• **Task details**
Copy all lines below that use the word "Self".

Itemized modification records
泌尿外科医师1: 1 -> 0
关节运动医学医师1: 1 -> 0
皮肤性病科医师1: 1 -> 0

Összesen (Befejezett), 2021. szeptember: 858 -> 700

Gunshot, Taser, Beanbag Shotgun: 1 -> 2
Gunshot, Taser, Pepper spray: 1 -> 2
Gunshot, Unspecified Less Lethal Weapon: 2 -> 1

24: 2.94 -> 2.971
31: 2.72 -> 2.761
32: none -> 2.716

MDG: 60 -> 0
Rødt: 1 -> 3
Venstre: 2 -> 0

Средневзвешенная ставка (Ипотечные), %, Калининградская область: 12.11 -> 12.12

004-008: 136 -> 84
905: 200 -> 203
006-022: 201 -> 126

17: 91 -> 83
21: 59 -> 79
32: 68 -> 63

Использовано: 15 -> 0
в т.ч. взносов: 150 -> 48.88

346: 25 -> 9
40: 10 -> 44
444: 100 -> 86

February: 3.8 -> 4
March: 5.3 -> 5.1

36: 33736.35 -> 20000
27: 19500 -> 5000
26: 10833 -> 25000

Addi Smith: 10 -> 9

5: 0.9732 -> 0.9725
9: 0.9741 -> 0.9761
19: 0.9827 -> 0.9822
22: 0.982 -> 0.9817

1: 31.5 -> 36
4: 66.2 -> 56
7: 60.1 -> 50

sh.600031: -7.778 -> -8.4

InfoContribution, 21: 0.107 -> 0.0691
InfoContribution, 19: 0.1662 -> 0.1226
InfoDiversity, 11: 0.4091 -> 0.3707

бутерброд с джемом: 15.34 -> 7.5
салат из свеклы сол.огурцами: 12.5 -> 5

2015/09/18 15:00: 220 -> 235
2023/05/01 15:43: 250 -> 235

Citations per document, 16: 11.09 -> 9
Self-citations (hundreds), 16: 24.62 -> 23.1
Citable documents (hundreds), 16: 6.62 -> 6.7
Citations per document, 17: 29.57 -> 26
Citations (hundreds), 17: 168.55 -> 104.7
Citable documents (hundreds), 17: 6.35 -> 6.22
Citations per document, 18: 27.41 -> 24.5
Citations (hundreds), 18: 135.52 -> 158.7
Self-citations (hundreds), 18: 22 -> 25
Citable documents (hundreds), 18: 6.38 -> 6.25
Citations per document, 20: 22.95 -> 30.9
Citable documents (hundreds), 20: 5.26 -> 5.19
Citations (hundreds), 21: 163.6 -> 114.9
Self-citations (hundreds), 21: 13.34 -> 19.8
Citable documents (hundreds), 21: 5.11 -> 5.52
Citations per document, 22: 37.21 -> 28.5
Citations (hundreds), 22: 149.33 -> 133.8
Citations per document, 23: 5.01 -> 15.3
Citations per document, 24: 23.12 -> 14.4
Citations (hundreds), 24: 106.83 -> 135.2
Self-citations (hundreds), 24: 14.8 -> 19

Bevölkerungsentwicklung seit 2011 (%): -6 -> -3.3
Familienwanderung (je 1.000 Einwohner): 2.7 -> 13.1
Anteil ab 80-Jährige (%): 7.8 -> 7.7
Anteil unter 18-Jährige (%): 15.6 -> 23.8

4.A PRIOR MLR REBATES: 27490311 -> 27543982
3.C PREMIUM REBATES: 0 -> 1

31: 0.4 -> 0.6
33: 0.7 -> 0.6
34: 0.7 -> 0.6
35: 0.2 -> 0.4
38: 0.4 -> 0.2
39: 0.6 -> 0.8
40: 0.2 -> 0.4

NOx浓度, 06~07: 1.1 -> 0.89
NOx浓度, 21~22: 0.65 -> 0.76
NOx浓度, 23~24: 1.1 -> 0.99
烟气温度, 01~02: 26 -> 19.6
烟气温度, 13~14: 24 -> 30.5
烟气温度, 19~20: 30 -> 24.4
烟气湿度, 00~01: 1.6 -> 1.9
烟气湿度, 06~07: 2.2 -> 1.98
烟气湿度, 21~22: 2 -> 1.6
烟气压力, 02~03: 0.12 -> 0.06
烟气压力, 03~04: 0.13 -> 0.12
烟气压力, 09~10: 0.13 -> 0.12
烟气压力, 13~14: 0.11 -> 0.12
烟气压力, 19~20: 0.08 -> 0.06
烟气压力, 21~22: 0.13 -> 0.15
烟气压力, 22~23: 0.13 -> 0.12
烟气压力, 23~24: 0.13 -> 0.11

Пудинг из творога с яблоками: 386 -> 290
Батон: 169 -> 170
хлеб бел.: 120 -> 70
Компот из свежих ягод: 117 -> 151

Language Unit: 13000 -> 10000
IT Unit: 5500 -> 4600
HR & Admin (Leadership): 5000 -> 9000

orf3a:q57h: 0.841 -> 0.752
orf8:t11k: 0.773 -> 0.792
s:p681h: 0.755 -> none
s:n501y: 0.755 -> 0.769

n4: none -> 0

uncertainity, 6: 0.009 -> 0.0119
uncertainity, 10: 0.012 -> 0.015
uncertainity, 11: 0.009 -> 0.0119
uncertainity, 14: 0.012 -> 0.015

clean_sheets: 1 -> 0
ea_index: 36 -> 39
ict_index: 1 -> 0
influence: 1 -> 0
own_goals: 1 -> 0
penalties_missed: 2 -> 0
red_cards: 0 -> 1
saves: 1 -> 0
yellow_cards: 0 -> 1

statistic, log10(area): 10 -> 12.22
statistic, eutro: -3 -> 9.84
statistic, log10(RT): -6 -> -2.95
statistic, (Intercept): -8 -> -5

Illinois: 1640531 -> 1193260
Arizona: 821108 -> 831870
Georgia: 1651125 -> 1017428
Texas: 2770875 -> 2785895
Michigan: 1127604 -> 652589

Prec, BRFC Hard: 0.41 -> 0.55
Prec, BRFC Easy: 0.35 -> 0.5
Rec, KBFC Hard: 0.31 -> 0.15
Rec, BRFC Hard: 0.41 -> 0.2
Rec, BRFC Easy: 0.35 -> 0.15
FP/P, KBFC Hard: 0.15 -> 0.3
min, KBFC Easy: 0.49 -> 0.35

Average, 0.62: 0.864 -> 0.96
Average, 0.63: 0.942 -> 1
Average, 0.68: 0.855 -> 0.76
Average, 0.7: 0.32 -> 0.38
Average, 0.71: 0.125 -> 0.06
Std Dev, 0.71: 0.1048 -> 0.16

• **Solution to the exercise**
Self-citations (hundreds), 16: 24.62 -> 23.1
Self-citations (hundreds), 18: 22 -> 25
Self-citations (hundreds), 21: 13.34 -> 19.8
Self-citations (hundreds), 24: 14.8 -> 19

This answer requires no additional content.